● Document excerpt:
Kamis, 30 Oktober 2014

30 October 2014

Hi dear diary,

It turns out today i found out that my ass manager is having a relationship with the people i love, i care and i like the most. and it does feel so HURTTTTTT.... it does. it is like thrust your heart directly. I do ask that why the person i love not choosing me,. i don't even have a chance to said out loud. It does a very stupid and immature feeling am i. Life is a journey. Full of rocks, some of it might tearing out your skin, someone is just some rocks. What am i doing now is stepping a really sharp gravel. It is so SHARP and it will bleed, it does bleed in the deepest of my heart. And my ass manager come to me with 'AN ANGER' which i don't expect to accept it.

My friend told me that if i really love someone i have to let them GO. if you asked me i will said of course not. but i have to try to let them go. people say that love is red and full of colors. I don't think so, for me LOVE IS BLACK right now.

● What to do:
**1)** Please set down the diary entry word for word, starting at "It turns out" and ending at "to accept it.".
**2)** In one to three sentences, explain why the writer of the diary entry feels they must try to let the loved person go.

● Data segment:
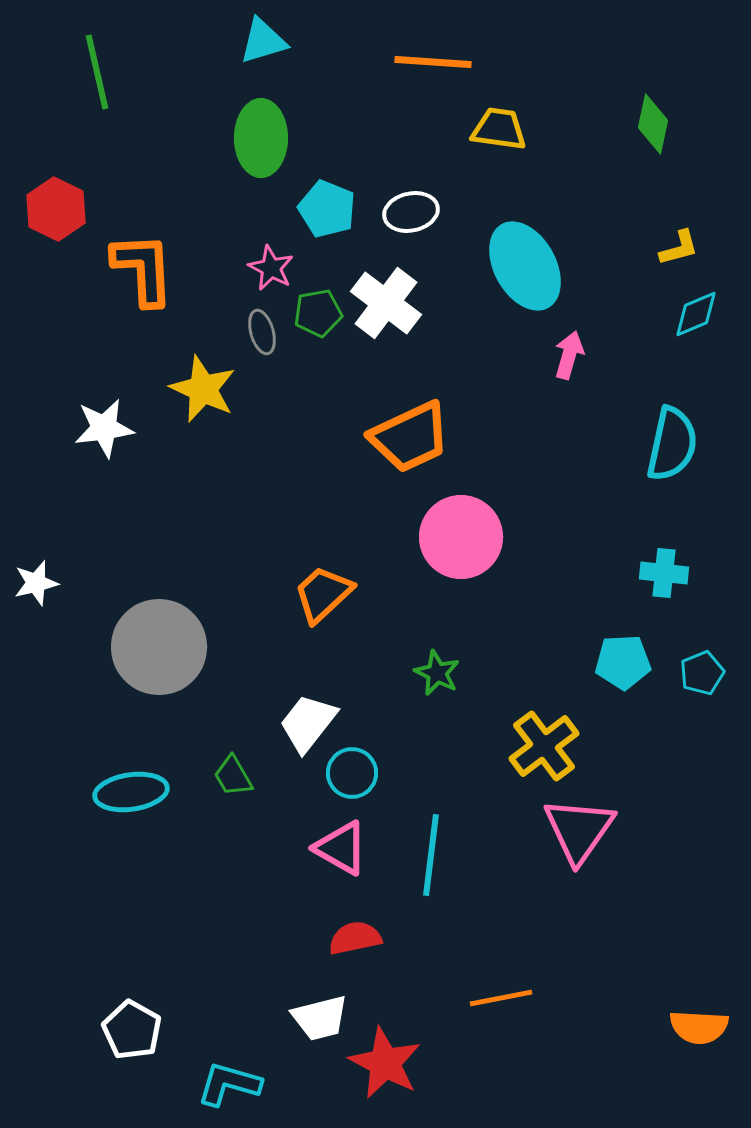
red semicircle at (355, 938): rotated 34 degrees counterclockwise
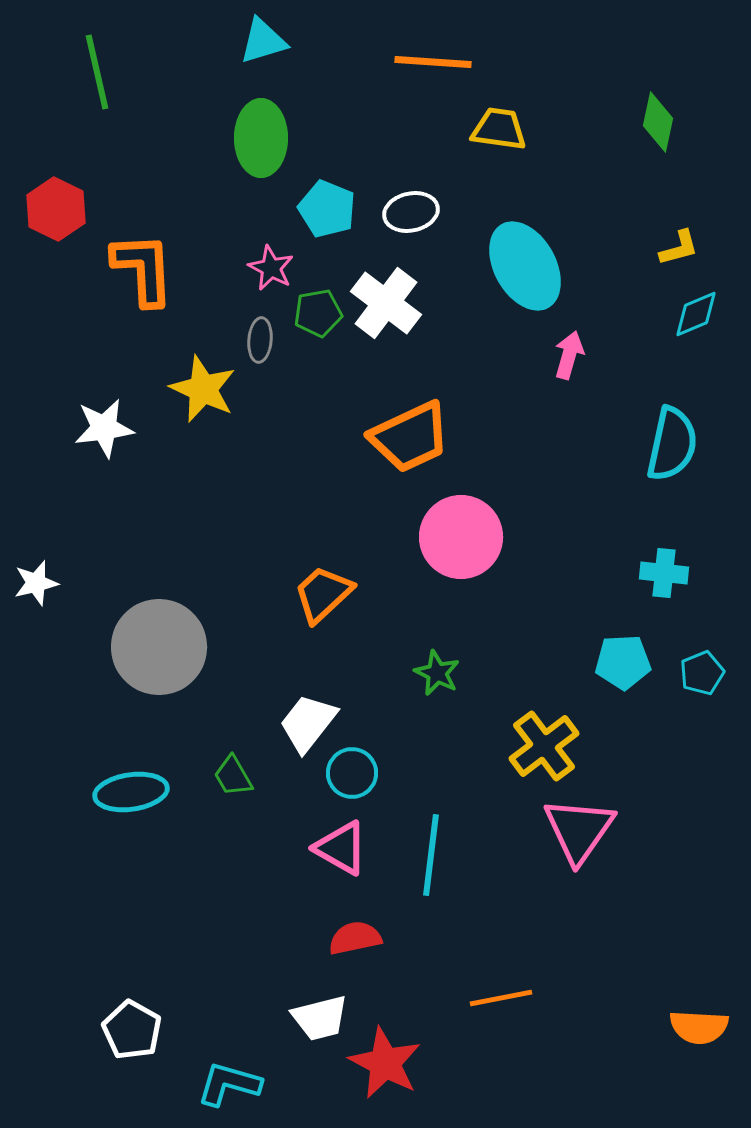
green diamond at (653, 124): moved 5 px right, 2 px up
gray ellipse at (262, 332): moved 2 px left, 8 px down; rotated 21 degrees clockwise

● Solutions in order:
**1)**
It turns out today i found out that my ass manager is having a relationship with the people i love, i care and i like the most. and it does feel so HURTTTTTT.... it does. it is like thrust your heart directly. I do ask that why the person i love not choosing me,. i don't even have a chance to said out loud. It does a very stupid and immature feeling am i. Life is a journey. Full of rocks, some of it might tearing out your skin, someone is just some rocks. What am i doing now is stepping a really sharp gravel. It is so SHARP and it will bleed, it does bleed in the deepest of my heart. And my ass manager come to me with 'AN ANGER' which i don't expect to accept it.

**2)** A friend told the writer that if you really love someone, you have to let them go. The writer's own answer would be "of course not," but they decide to try anyway.